Supplied information —
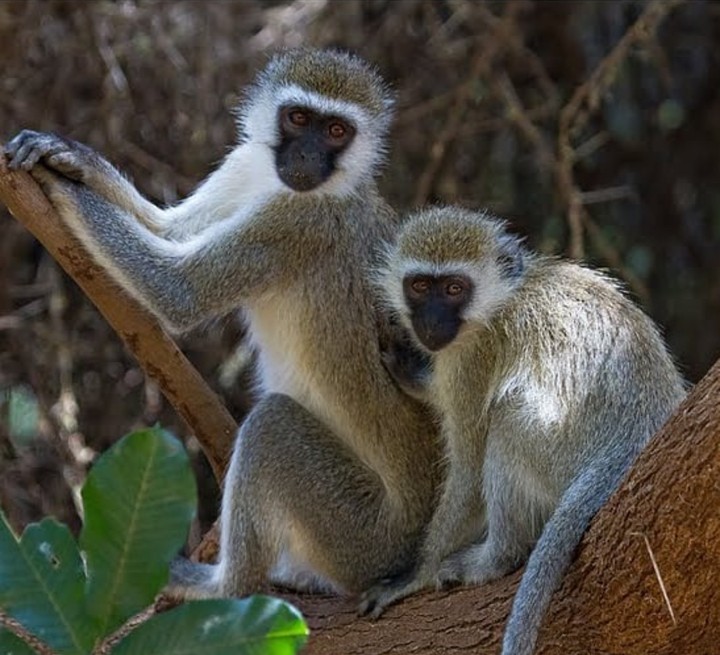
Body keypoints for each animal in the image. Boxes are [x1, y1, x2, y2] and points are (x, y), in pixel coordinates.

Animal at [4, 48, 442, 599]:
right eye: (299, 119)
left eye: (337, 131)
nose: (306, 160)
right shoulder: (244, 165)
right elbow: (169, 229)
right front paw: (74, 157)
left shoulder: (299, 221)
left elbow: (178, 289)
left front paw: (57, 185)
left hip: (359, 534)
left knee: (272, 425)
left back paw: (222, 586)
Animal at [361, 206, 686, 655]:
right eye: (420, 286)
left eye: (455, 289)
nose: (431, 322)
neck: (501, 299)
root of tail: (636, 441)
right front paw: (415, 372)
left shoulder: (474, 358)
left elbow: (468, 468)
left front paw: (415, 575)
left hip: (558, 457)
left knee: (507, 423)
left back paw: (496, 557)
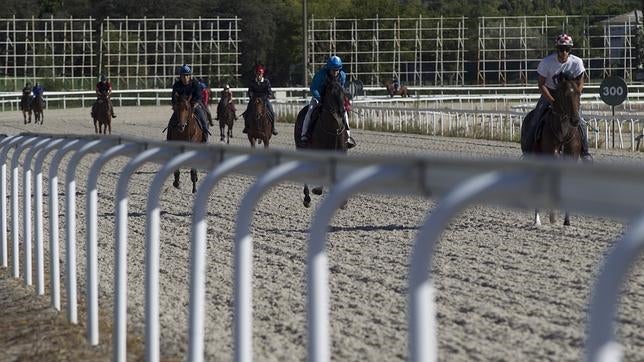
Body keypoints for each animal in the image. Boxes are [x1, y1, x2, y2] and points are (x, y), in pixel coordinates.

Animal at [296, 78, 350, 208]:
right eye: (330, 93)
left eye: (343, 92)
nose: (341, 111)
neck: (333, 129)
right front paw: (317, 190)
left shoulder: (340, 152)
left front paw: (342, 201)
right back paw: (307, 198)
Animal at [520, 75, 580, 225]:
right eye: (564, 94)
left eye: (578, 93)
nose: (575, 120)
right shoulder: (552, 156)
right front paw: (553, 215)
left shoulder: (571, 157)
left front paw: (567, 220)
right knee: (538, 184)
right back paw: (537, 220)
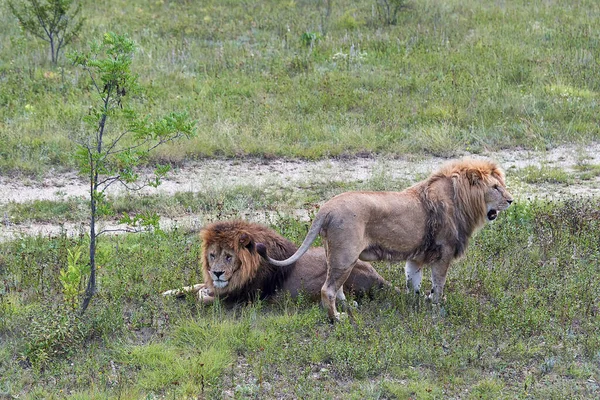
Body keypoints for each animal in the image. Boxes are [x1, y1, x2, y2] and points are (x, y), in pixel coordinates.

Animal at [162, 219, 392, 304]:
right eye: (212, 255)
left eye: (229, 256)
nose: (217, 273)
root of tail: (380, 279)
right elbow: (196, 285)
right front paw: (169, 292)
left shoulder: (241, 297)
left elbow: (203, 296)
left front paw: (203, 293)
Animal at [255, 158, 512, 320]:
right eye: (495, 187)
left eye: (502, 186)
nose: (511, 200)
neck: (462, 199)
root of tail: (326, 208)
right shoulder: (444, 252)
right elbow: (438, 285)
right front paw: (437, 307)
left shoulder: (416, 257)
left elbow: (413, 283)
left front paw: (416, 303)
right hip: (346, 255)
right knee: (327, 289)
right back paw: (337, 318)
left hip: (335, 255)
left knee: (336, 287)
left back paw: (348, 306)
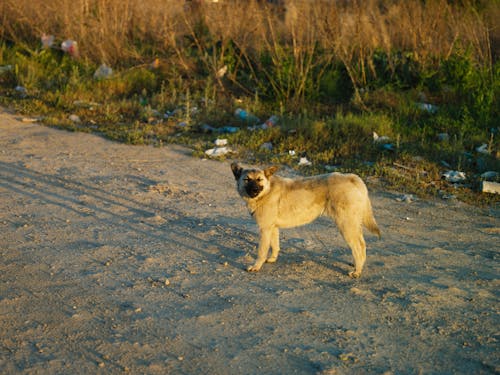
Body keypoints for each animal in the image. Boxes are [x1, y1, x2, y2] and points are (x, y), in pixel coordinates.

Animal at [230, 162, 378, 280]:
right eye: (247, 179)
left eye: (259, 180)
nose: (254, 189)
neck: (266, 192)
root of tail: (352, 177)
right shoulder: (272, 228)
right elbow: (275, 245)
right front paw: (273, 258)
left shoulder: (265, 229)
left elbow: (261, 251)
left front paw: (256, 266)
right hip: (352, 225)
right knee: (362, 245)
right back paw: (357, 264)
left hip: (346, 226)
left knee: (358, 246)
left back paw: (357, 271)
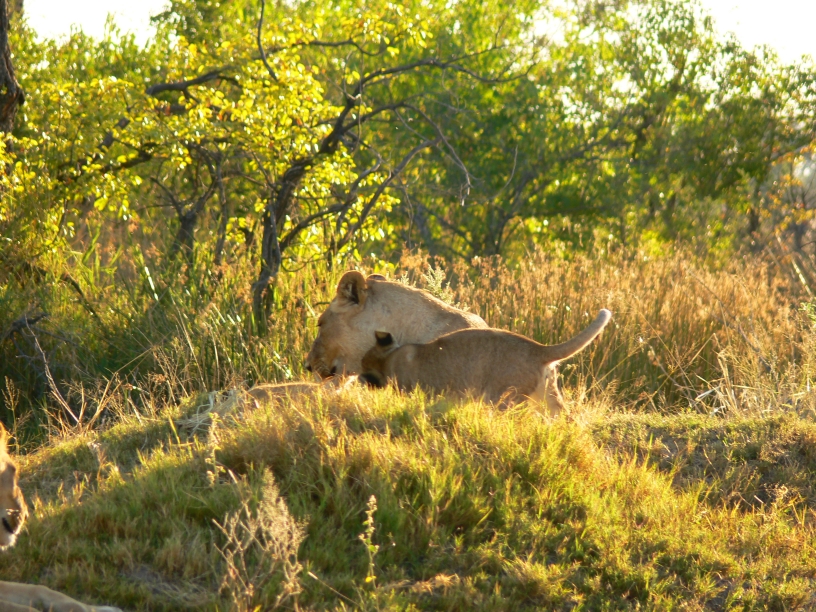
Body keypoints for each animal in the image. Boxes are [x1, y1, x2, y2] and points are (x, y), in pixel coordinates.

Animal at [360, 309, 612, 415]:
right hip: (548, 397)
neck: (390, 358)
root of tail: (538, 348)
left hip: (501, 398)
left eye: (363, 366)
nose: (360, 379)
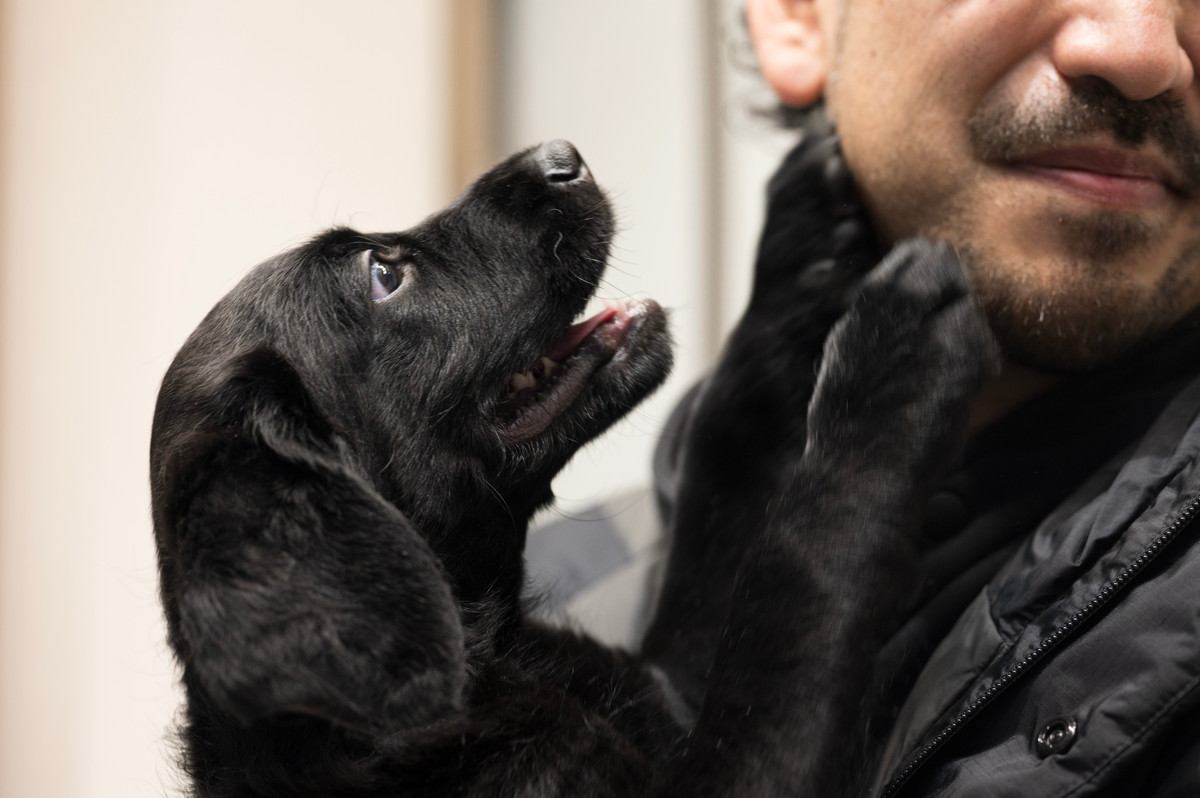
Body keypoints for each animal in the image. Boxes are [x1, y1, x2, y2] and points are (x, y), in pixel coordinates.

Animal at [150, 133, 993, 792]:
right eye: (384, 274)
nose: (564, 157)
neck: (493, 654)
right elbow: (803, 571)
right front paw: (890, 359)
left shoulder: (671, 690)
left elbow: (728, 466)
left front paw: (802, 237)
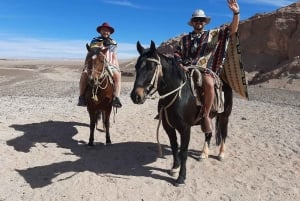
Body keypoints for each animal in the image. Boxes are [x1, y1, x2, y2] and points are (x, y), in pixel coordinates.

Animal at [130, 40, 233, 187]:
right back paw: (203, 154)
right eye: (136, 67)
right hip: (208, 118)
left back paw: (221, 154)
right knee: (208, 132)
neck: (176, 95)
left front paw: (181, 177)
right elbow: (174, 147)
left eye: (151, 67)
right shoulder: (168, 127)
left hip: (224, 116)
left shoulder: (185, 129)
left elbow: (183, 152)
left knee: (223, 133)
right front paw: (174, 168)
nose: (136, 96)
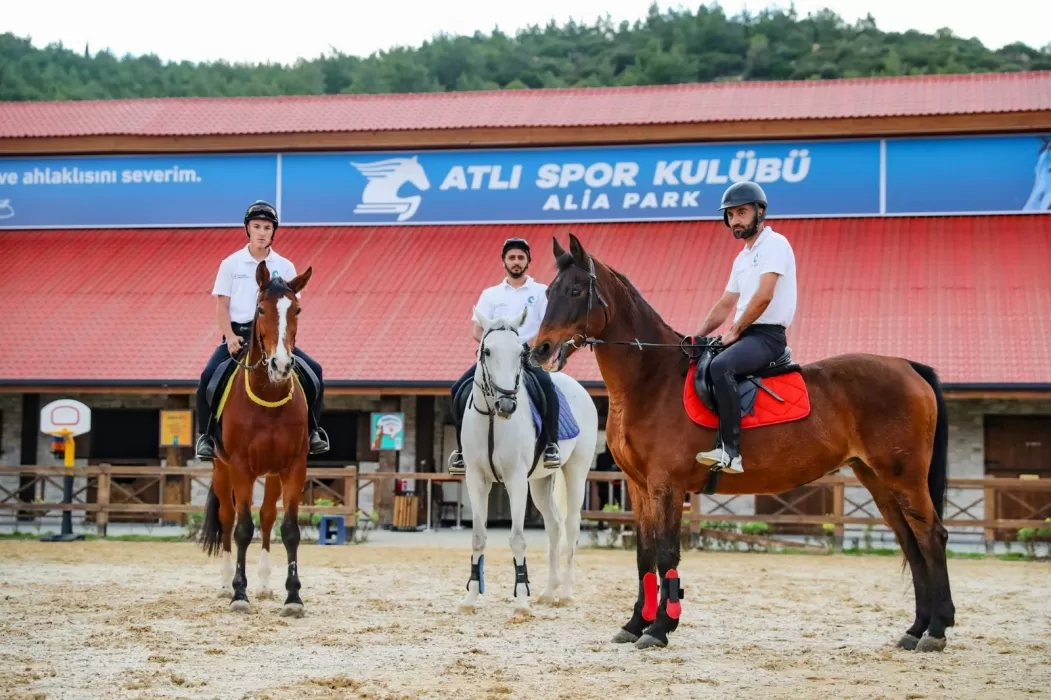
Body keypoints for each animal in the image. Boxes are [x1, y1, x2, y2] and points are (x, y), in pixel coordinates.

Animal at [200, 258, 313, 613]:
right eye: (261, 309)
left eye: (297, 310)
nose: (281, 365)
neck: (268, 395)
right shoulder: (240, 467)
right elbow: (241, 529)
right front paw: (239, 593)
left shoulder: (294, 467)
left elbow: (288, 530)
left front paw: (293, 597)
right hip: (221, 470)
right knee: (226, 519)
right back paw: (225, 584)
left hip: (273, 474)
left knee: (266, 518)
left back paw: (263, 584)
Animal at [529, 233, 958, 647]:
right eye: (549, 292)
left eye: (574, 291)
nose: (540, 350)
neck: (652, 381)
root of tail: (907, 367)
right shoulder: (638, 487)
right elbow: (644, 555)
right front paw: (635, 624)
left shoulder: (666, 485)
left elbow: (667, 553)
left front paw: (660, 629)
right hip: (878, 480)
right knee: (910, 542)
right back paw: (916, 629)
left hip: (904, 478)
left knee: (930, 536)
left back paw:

What the exercise asks — Filter the entries above and copy only the lines that hold "tail".

Exercise answer —
root of tail: (636, 441)
root of tail: (380, 279)
root of tail: (326, 208)
root of tail: (352, 177)
root of tail: (538, 348)
root of tail: (907, 367)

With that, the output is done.